Tesco cuts 9,000 jobs in stores shake-up
Retailer hopes to redeploy up to half those being made redundant
Up to 9,000 jobs are at risk as part of a restructuring programme announced by British supermarket giant Tesco on January 28, 2019. Photograph: Daniel Leal-Olivas/AFP/Getty Images
Tesco plans to slash thousands of jobs as the UK’s largest supermarket retailer embarks on a major shake-up to cut costs.
Tesco said on Monday that about 9,000 positions were at risk but about half the workers affected were expected to be redeployed to new roles.
The retailer briefed staff at dozens of stores throughout the UK on the wide-ranging measures, which will include sweeping job losses. Among the changes are plans to close counters in about 90 stores, with the remaining 700 trading with either a full or flexible counter.
The move by Tesco, which employs more that 300,000 people in Britain, shows its operation diverging from rivals such as Morrisons, the fourth largest player in the UK sector, which emphasises its army of trained butchers, fishmongers and other specialists who prepare food in-store.
Jobs affected include stock control and merchandising, where simpler processes will be introduced to reduce workload.
Changes will also be made at the retailer’s head office, which Tesco said would create “a simpler and leaner structure”.
“Overall, we estimate that up to 9,000 Tesco colleague roles could be impacted. However, our expectation is that up to half of these colleagues could be redeployed to other customer-facing roles,” said Tesco in a statement.
“We will be doing all we can to help colleagues affected by these changes, including offering redeployment opportunities wherever possible.”
Tesco said it was not planning to make any “significant changes” to its bakeries this year, in spite of media speculation over the weekend.
Those employed by third-party caterers serving hot food in Tesco staff rooms would also lose their jobs as the retailer cuts that service.
All of Britain’s big four food retailers – including Sainsbury’s and Asda who want to combine – are chasing efficiency savings to fund price cuts so they can better compete with discounters Aldi and Lidl, who are still winning market share.

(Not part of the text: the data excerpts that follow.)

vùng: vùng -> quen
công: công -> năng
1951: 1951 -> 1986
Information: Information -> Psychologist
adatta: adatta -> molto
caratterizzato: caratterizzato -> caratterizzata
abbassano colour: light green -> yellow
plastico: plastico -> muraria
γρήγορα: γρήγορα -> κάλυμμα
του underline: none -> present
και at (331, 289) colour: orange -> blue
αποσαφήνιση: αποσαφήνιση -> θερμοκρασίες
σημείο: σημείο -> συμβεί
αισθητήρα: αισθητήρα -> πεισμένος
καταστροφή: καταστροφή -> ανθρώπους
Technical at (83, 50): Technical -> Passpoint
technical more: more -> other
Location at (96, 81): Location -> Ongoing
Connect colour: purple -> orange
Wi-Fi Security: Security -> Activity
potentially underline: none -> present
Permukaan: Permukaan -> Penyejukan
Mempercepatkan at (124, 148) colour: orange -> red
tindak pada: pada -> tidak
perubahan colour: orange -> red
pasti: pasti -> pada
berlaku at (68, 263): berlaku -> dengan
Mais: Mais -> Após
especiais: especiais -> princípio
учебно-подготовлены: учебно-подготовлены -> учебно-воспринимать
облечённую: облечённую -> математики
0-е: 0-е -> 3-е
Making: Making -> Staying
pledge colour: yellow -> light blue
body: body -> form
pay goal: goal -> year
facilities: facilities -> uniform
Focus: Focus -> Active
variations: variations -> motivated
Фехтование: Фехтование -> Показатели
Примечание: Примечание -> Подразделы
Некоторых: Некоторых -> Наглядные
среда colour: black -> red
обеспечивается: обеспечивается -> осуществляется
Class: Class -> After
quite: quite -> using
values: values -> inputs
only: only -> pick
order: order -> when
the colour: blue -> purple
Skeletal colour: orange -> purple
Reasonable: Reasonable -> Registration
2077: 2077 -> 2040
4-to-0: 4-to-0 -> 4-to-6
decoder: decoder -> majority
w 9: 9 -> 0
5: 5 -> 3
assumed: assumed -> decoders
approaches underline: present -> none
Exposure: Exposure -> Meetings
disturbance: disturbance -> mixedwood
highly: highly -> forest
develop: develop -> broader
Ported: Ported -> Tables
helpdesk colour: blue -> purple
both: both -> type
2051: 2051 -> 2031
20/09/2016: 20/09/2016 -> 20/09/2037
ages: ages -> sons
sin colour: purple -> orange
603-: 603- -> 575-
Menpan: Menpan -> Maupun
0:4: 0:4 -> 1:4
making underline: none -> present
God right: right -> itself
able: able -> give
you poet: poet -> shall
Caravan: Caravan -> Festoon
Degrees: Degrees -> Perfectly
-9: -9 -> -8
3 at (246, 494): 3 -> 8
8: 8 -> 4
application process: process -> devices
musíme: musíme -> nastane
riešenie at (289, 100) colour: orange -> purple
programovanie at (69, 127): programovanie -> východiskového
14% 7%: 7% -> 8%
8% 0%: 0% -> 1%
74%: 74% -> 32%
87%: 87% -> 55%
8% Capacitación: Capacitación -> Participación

Bernstein analyst Bruno Monteyne estimated the cost savings of Tesco’s latest programme to be £150 to £170 million (€173-€196 million) a year, with a £50 million (€58 million) restructuring charge taken in the 2018-19 accounts. He reckons 70 per cent of the benefits will be felt in 2019-20, leaving further margin upside for 2020-21.
The sweeping measures come four years after Tesco launched a turnaround programme.
“Whilst this turnaround continues, it does so in a competitive and challenging market,” added Tesco.